Published 17:09 on April 22, 2015  /  Last updated at 12:57 on April 25, 2016  / /  EMEA, EU ETS

EU carbon prices held above €7 for a third day on Wednesday as optimism over an MSR deal outweighed bearish signals from the power market.

EU carbon prices held above €7 for a third day on Wednesday as optimism over an MSR deal outweighed bearish signals from the power market.

The Dec-15 EUA futures ended up 1 cent at €7.13 on relatively thin turnover of 9 million EUAs and at the upper end of the day’s narrow €7.05-7.16 trading range.

Carbon climbed above €7 on Monday as details emerged of Latvia’s fresh attempt to broker an MSR compromise by strengthening the text.

Governments remain divided on the proposal following talks on Tuesday but the prospect of strengthening the MSR further by agreeing it to start earlier than 2021 remains a possibility, two sources close the process said on Wednesday.

Earlier in the session, the EU auctioned 1.49 million EUAAs at €6.75, some 37 cents below where the Dec-15 EUAs were trading at the time.

The discount for the more thinly-traded aviation allowances has increased over the past month, with two prior sales clearing at 30 cents and 17 cents below the front-year EUAs.

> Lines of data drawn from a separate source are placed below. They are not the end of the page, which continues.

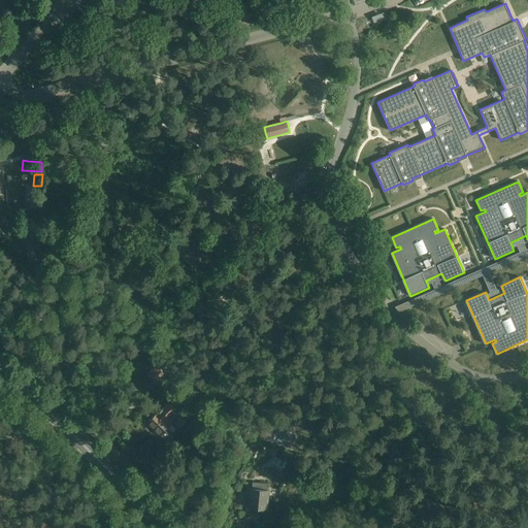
[(156,368),(147,373),(147,374),(154,384),(164,376),(162,371),(158,366),(157,367),(156,368)]
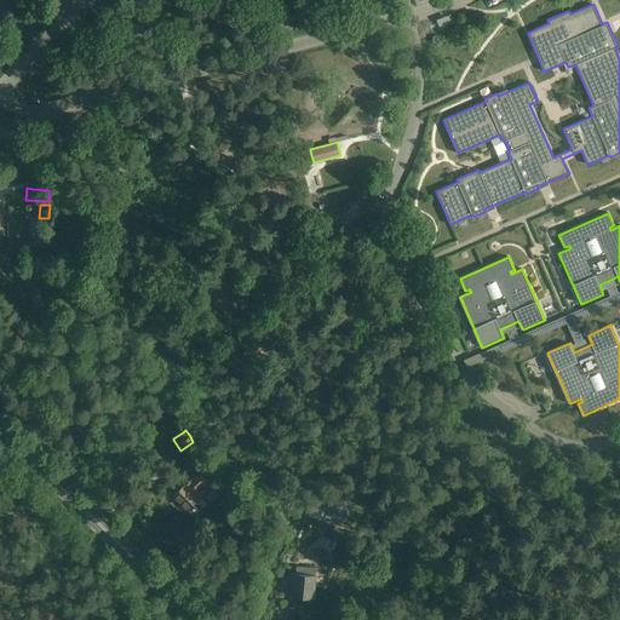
[(201,499),(196,494),(208,482),(197,471),(173,495),(188,512),(201,499)]
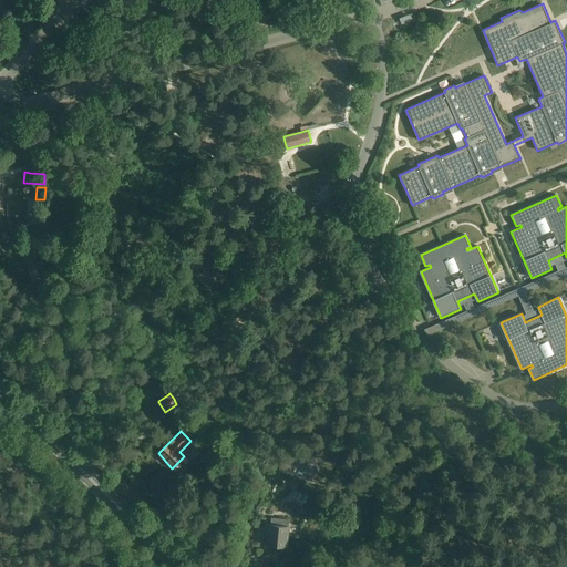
[(291,476),(297,462),(287,457),(285,463),(282,462),(278,470),(291,476)]
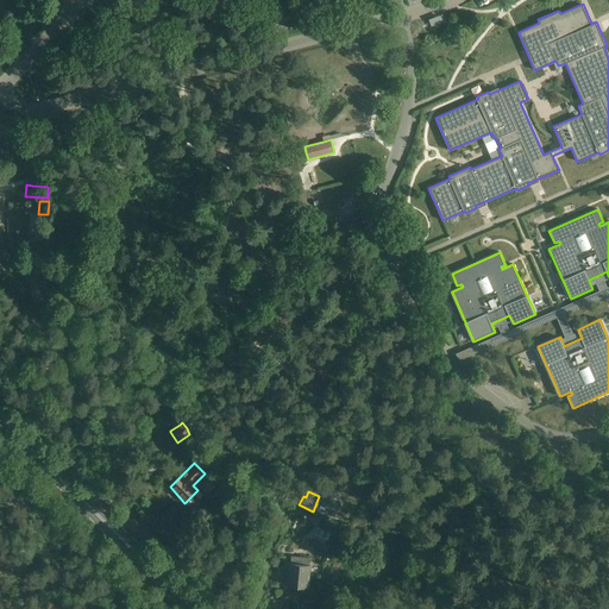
[(326,519),(321,531),(331,535),(336,525),(326,519)]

“The demand some expected from airlines and other compliance players ahead of the surrender deadline hasn’t really materialised, but I take heart from the fact EUAs have stayed above €7,” said one trader, referring to the end-April cut-off for installations to hand in allowances for their 2014 emissions and airlines to surrender units to cover 2013 and 2014 output.

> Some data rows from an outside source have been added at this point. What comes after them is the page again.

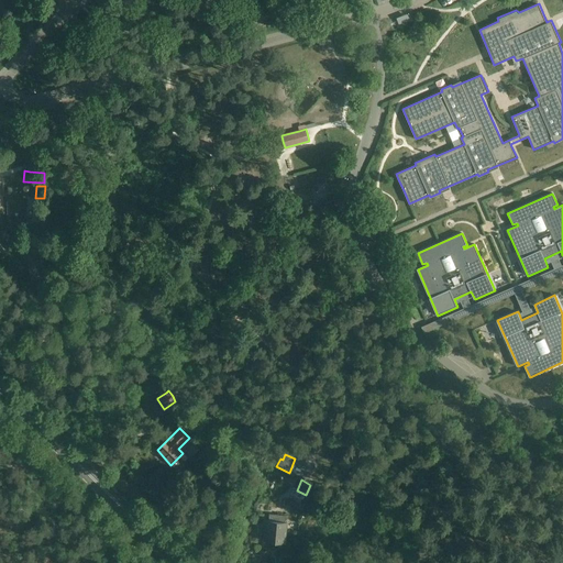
[(286,521),(285,521),(286,516),(269,515),(268,520),(267,520),(265,541),(284,543),(286,521)]
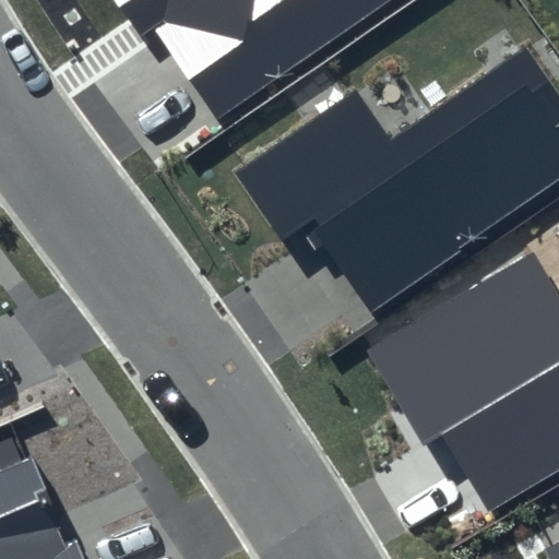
[(114,0),(141,39),(155,30),(216,118),(385,0),(114,0)]
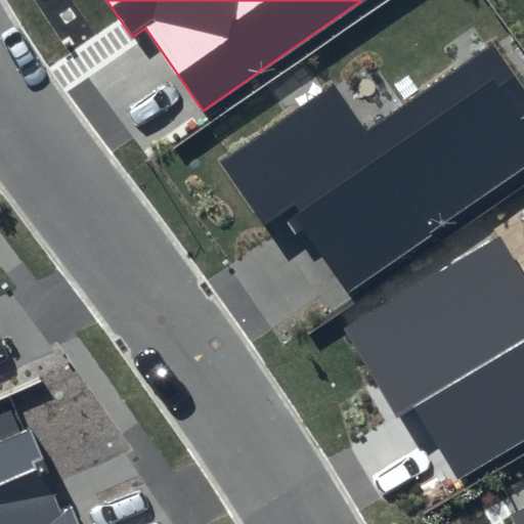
[(335,82),(218,162),(265,229),(295,209),(349,288),(523,167),(523,125),(519,118),(523,114),(523,90),(491,43),(366,128),(335,82)]
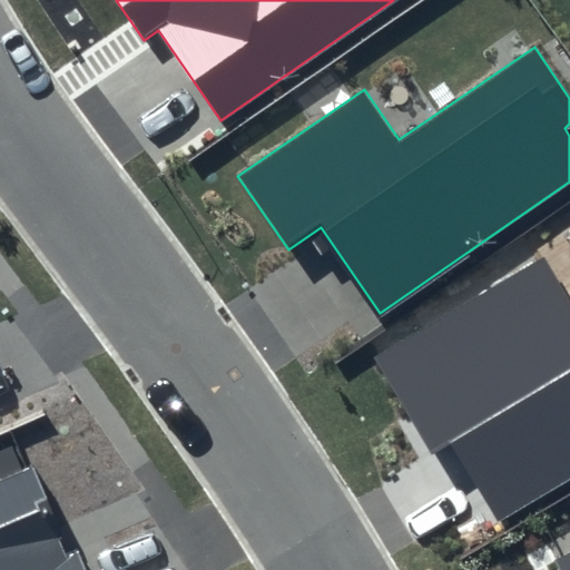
[(569,303),(542,256),(374,356),(432,454),(452,442),(498,519),(569,475),(569,303)]
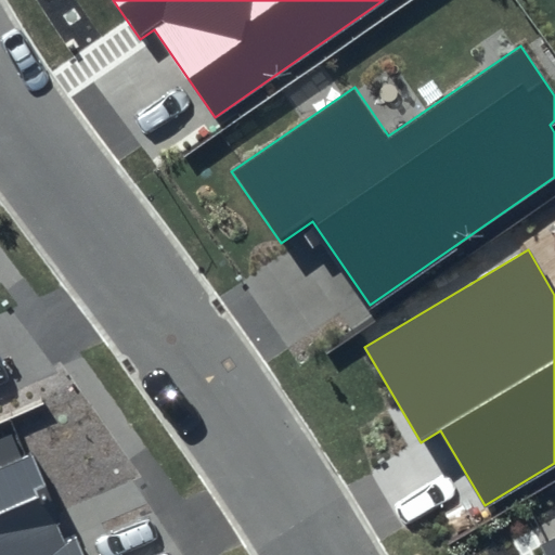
[(26,457),(0,468),(0,554),(82,554),(75,538),(63,542),(26,457)]
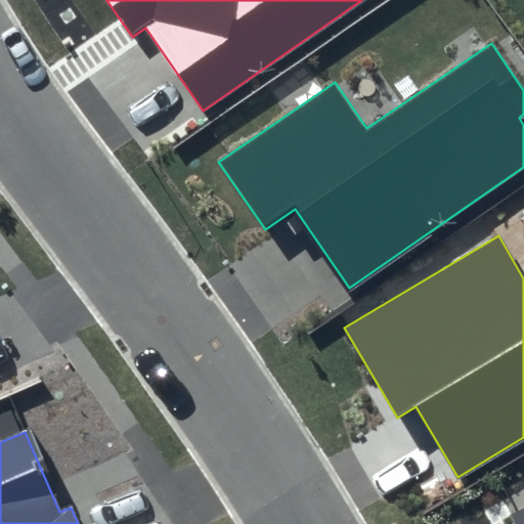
[(523,523),(523,508),(510,516),(514,523),(523,523)]
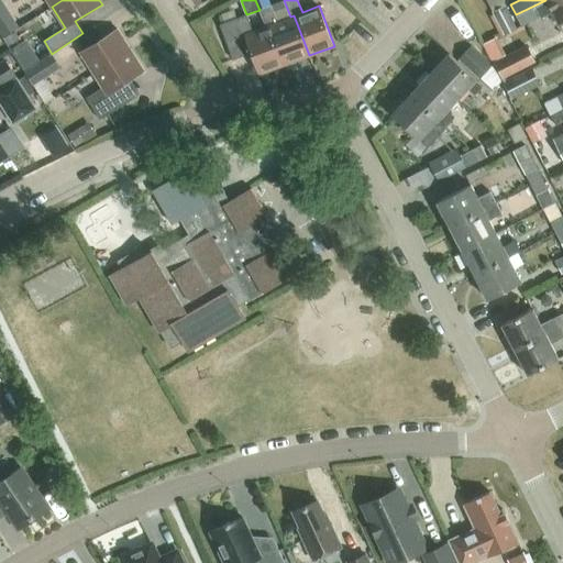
[(562,22),(562,0),(545,0),(516,14),(521,24),(552,10),(559,25),(562,22)]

German clean dark spreads came under pressure as calendar 2017 and 2018 German baseload power prices, trading on EEX, slipped by €0.16 and €0.19 respectively, halting five straight days of rising spreads that benefited power generators and provided a bullish signal for EUAs.

“Dark spreads had been improving but there’d been no reaction from utilities whatsoever,” the trader added.

Analysts have suggested that ongoing uncertainties over a German government proposal to levy fines on some of the country’s oldest power producers from 2017 could make utilities more cautious about selling large amounts of electricity forward.